Full live production workflows in the cloud combined with ML-driven automation promise to finally deliver hundreds of customized versions of a sportscast. Technology being tested by Amazon Web Services called Cloud Digital Interface means that the potential number of variations from a single event is limitless.
“From a control point of view, you can do this with a much smaller number of people who could be based anywhere,” says Gareth Capon, CEO of Grabyo, which has hooked its production tools into CDI. “Using CDI in the cloud offers significantly more flexibility at a much lower price point than traditional host broadcast production out of a truck.”
Holographic Cheerleaders
The faster connections and data speeds of 5G network rollout means more fans can be delivered virtually to all kinds of digital experience through their mobile devices both inside and outside of an event or television broadcast. For example, the ‘Watch Together’ second screen solution rolled out by BT Sport and Sky Sports will only be enhanced with greater bandwidth and millisecond latency.
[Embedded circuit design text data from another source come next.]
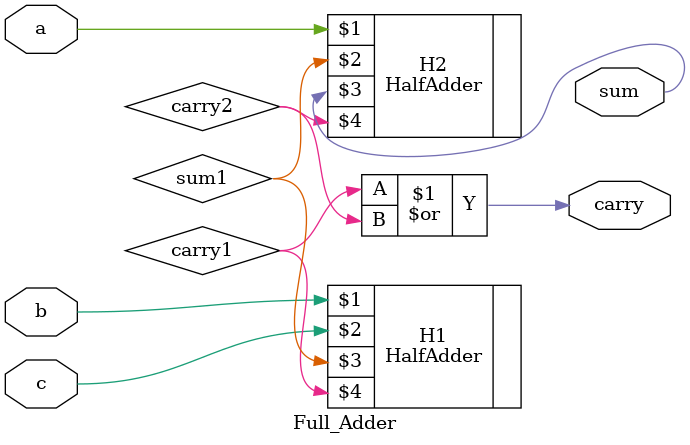
<source format=v>
`timescale 1ns / 1ps


module Full_Adder(a,b,c,sum,carry);
    input a,b,c;
    output sum,carry;
    wire sum1,carry1,carry2;
    HalfAdder H1(b,c,sum1,carry1);
    HalfAdder H2(a,sum1,sum,carry2);
    assign #5 carry=carry1|carry2;
endmodule


</source>
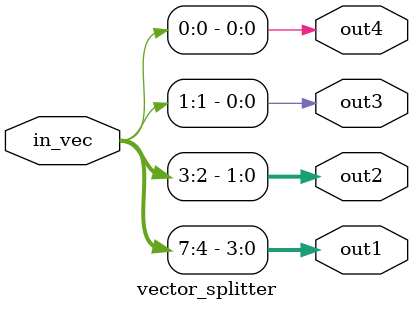
<source format=v>
module vector_splitter (
    input  [7:0] in_vec,
    output [3:0] out1,
    output [1:0] out2,
    output       out3,
    output       out4
);
    assign out1[3:0] = in_vec[7:4];
    assign out2[1:0] = in_vec[3:2];
    assign out3 = in_vec[1];
    assign out4 = in_vec[0];
    
endmodule

</source>
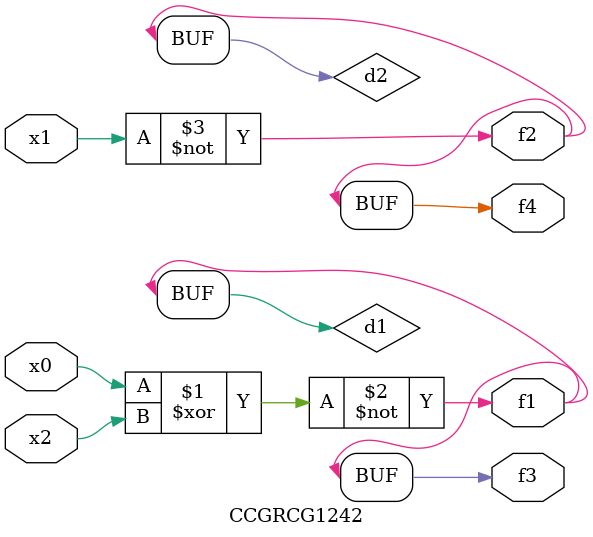
<source format=v>
module CCGRCG1242(
	input x0, x1, x2,
	output f1, f2, f3, f4
);

	wire d1, d2, d3;

	xnor (d1, x0, x2);
	nand (d2, x1);
	nor (d3, x1, x2);
	assign f1 = d1;
	assign f2 = d2;
	assign f3 = d1;
	assign f4 = d2;
endmodule

</source>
Other advances include real-time rendering from game engines like Unreal Engine, computer vision, cloud solutions of all kinds from video delivery to GPU rendering to production tools, volumetric scanning, AR and mixed reality tech.
“Live events and virtual fans are the perfect showcase for all this amazing new technology to deliver incredible visual immersive real-time experiences,” says Harvey. “There is a real merging of the physical world and the digital world happening. This is just the tip of the iceberg for what’s is possible.”
He adds: “The cool thing about MR and AR is that we can bring fans outside of the two-dimensional video display and into the live physical space for a richer interaction with the venue. In the next three to five years you will probably see volumetric holograms of fans dancing on the field and the Super Bowl half-time show. This is truly an exciting time!”